Required action -
Set down all of the data exactly. Pictures stay out of the copy.

Material shown Start Marker

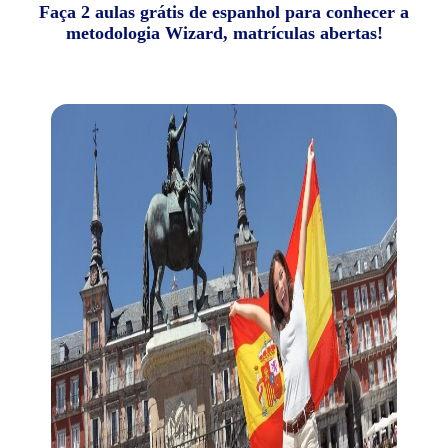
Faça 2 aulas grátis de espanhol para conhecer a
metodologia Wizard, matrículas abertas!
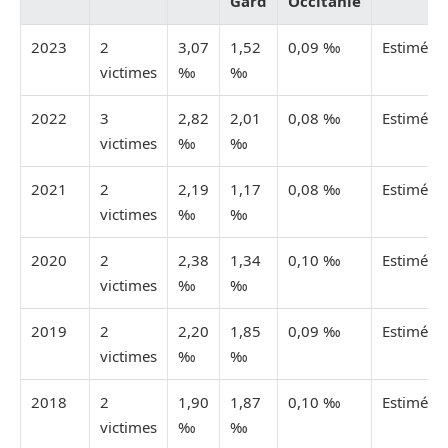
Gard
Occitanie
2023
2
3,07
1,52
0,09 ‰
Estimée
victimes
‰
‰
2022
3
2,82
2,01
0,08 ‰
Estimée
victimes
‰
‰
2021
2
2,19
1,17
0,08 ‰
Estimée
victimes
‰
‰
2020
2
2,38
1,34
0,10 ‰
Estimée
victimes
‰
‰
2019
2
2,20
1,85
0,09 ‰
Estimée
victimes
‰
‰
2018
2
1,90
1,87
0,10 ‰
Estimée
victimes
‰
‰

Material shown End Marker

Exercise response -
Faça 2 aulas grátis de espanhol para conhecer a
metodologia Wizard, matrículas abertas!
Gard
Occitanie
2023
2
3,07
1,52
0,09 ‰
Estimée
victimes
‰
‰
2022
3
2,82
2,01
0,08 ‰
Estimée
victimes
‰
‰
2021
2
2,19
1,17
0,08 ‰
Estimée
victimes
‰
‰
2020
2
2,38
1,34
0,10 ‰
Estimée
victimes
‰
‰
2019
2
2,20
1,85
0,09 ‰
Estimée
victimes
‰
‰
2018
2
1,90
1,87
0,10 ‰
Estimée
victimes
‰
‰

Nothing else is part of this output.